• _Task statement_: What you return should be only the lines in the entries below between the one holding "286 5 40906" and the one holding "125 57 412.77", ends included, with every picture left out.

• _Stored data_:
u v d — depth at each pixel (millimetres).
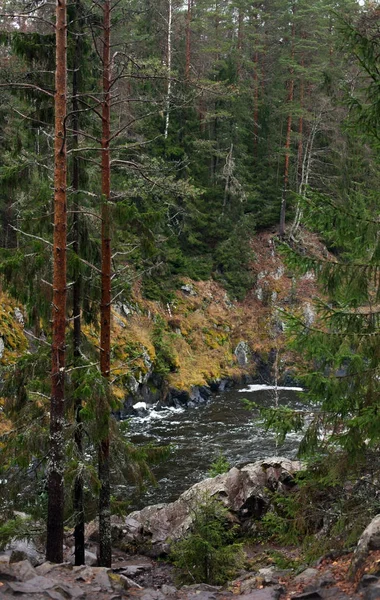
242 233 42406
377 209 8883
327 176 41938
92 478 9727
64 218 9328
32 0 9781
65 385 10172
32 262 9656
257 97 46062
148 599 7137
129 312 33781
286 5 40906
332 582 6961
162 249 37938
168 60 30062
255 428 26875
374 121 8453
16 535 10344
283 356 38531
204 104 41344
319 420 8742
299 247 42250
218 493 14586
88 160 10891
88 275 11289
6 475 10297
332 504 9328
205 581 11000
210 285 40906
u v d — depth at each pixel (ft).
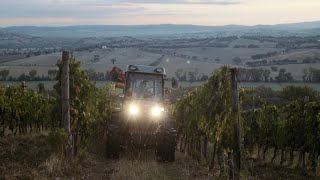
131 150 40.91
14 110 55.52
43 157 34.37
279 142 45.96
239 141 30.27
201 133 44.68
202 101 40.45
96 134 49.26
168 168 36.78
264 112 52.03
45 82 220.02
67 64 36.29
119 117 41.11
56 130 33.96
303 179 34.99
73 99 38.75
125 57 412.77
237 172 30.14
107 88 57.98
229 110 35.24
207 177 31.91
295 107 44.55
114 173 32.04
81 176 31.17
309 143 40.50
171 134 40.47
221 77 36.86
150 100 44.39
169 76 287.48
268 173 35.60
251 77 250.16
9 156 34.37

• _Response for this exercise_:
286 5 40906
332 582 6961
162 249 37938
168 60 30062
255 428 26875
374 121 8453
16 535 10344
283 356 38531
204 104 41344
319 420 8742
299 247 42250
218 493 14586
88 160 10891
88 275 11289
6 475 10297
332 504 9328
205 581 11000
210 285 40906
u v d — depth at each pixel (ft).
131 150 40.91
14 110 55.52
43 157 34.37
279 142 45.96
239 141 30.27
201 133 44.68
202 101 40.45
96 134 49.26
168 168 36.78
264 112 52.03
45 82 220.02
67 64 36.29
119 117 41.11
56 130 33.96
303 179 34.99
73 99 38.75
125 57 412.77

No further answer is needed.